3. Google hires key Character.ai staff. Google acquired key staff, including the founders, of Character.ai. In case you missed it, it's a platform for roleplaying with AI characters, either fictional or real; it's one of the most trending AI products among younger people (just their website has 200m+ visitors a month). C.ai's co-founder Noam Shazeer is actually an ex-Googler who was a co-author on the groundbreaking Transformers paper, so is returning to his roots. The deal lets Google use Character.ai's models (non-exclusively) and lets Character.ai use Google's models along their own LLM.
Why it matters After two years of AI startups popping up left and right, an implosion seems to be happening where the "small" fish gets bought up by Big Tech. But not in the traditional way, as tech companies opt for quasi-acquistions and licensing deals to keep regulators at bay. First Microsoft with Inflection, then Amazon with Adept, and now Google with Character AI.
Ps if you're wondering what Character.ai is all about, I suggest checking out my categorised list of the top 1,000 characters.

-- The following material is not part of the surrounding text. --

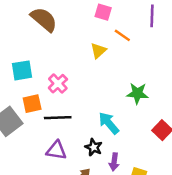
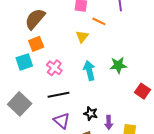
brown semicircle: (44, 19) -> (35, 19), turned -80
orange square: (32, 104) -> (36, 44), moved
cyan arrow: (109, 123) -> (89, 70), moved, turned 36
purple triangle: (56, 150) -> (62, 121), turned 42

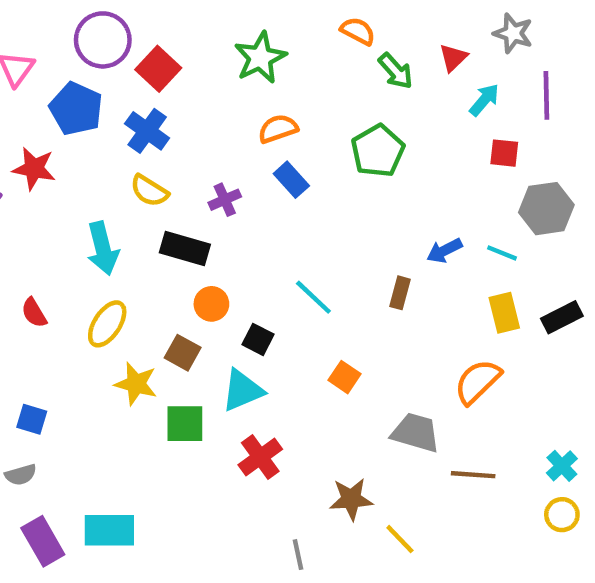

4. What people ask chatbots, based on data. Washington posts has dug into some 40,000 conversations from two GPT-based chatbots, which researchers say are representative for how the population use chatbots. Some highlighted popular use cases include creative writing and storytelling, dirty talk (there's censorship but people still try), homework help, advice and personal questions and of course, coding.
Why it matters Not any huge surprises from the results of this study, but what's more illuminating is looking at the specific chat examples given in the article. It's clear that chatbots are way more than just a productivity tool – they're often used for things like roleplay, emotional connection, and as a confidante and advisor for our personal problems.